Social Security invests every nickel in U.S. Treasury bonds due to a political maneuver by Franklin Roosevelt in the 1930s, who used the new program to sneak some extra taxes. It may even have seemed a reasonable investment choice back then, just a few years after the terrible stock market crash of 1929-32.
But it is a disaster. A sheer, unmitigated disaster.
No state or local pension plan does this. No private pension plan does this. No university endowment does it. No international “sovereign-wealth fund” does it.
Oh, and none of the millionaires or billionaires in Congress or the Senate does it either. These people blowing your savings on Treasury bonds? The ones saying there is no alternative?
They have their own loot in the stock market.
Of course they do.
Oh, and no financial adviser in America would advise you to keep all or even most of their 401(k) or IRA in Treasury bonds either, unless maybe you needed all of that money within the next few years.
For a longer term investor they’d urge you to keep much or most of your money in stocks. For a very simple reason: Stocks, while more volatile, have been much, much better investments over pretty much any period of about 10 years or more.
Read: ‘I don’t think I can wait until 70’: I’m still working at 66. Should I wait or claim Social Security now?

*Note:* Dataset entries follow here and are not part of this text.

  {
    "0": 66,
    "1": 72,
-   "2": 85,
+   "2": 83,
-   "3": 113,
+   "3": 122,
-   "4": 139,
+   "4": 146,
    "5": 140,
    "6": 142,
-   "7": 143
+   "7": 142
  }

Even first year Finance 101 students know that Treasury bonds are a good safe haven but a poor source of long-term returns. This is basic stuff.

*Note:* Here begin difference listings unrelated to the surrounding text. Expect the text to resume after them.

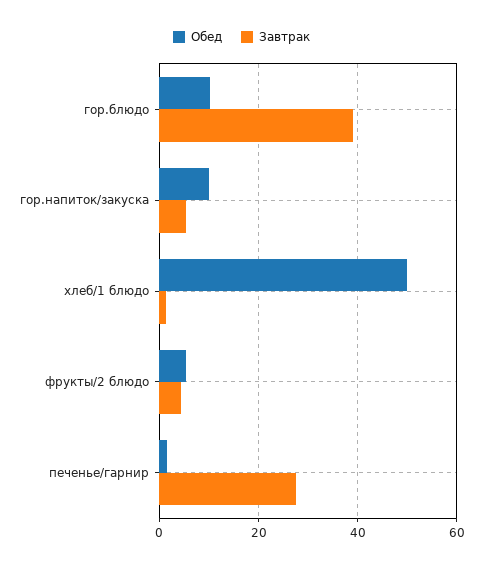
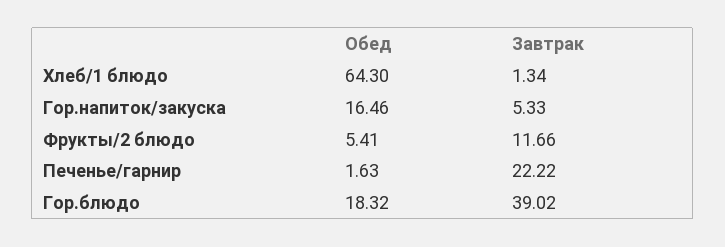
  {
    "Обед": {
-     "гор.блюдо": 10,
+     "гор.блюдо": 18.32,
-     "гор.напиток/закуска": 10,
+     "гор.напиток/закуска": 16.46,
-     "хлеб/1 блюдо": 50,
+     "хлеб/1 блюдо": 64.3,
      "фрукты/2 блюдо": 5.41,
      "печенье/гарнир": 1.63
    },
    "Завтрак": {
      "гор.блюдо": 39.02,
      "гор.напиток/закуска": 5.33,
      "хлеб/1 блюдо": 1.34,
-     "фрукты/2 блюдо": 4,
+     "фрукты/2 блюдо": 11.66,
-     "печенье/гарнир": 28
+     "печенье/гарнир": 22.22
    }
  }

Don’t believe me? Try some simple numbers.
Since the Social Security Act was passed in 1935, the U.S. stock market has outperformed U.S. Treasury bonds by a factor of 100.

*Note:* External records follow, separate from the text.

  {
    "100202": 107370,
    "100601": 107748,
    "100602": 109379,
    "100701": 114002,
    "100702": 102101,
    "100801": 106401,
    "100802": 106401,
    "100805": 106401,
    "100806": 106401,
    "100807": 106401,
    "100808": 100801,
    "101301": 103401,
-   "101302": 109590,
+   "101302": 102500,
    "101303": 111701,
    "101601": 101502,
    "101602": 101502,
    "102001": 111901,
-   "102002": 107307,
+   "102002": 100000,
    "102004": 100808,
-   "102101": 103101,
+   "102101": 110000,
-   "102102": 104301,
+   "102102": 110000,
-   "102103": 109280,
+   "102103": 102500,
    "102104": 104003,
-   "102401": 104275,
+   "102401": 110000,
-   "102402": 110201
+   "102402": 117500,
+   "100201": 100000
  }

A dollar invested in Treasury bonds in 1935, with all the interest reinvested (and no taxes), would have grown to $ 52 today.
A dollar invested in the S&P 500 at the same time? Er…$ 5,700.
No, really. 100 times as much.
And over any given 35 years—meaning, roughly, the length a typical worker might pay into Social Security—stocks outperformed bonds on average by a factor of 5.
Bonds ended up around 800%. Stocks: 4,000%.
The chart above shows what would have happened since 1980 if you’d invested $ 1,000 in the Social Security trust fund and another $ 1,000 in the S&P 500.
It’s not even close. As you can see, we’re looking at outperformance by about a factor of 7. The S&P 500 beat Social Security by roughly 700%.
(These are using the numbers published by the Social Security Administration.)
Or just look at actual pension funds.
In the past 20 years, says the National Conference on Public Employee Retirement Systems, the average U.S. state or local pension fund has produced more than 2-1/2 times the investment returns of Social Security: 320% to 120%.
Social Security doubled your money. America’s other public pension funds quadrupled it.
But yeah, sure, the real problem with Social Security is the taxes. It’s the benefits. It’s all the peasants living too long. That’s the problem.
This is like a drunken driver totaling 10 cars in a row and blaming the transmission. Or maybe the upholstery.
If any private sector pension plan invested in the same way, the people running it would be sued into oblivion for breach of fiduciary duty. A financial adviser who kept all his clients in Treasury bonds throughout their career would be drummed out of the business.
None of the solutions need involve investing the whole thing in the S&P 500 SPX, +0.14% or (much better) a global stock market index fund. It’s not about one extreme or another. Most pension funds are about 70% invested in stocks, 30% in bonds.
But even a 30% allocation to stocks in the Social Security trust fund would have doubled total returns since 1980. No kidding.
If they’d made this change a generation or two ago, there would be no crisis. Nobody would be talking about higher taxes, lower benefits, or working into our 70s.
It really isn’t complicated. At last, only about 80 years too late, some people in Washington may be getting a clue.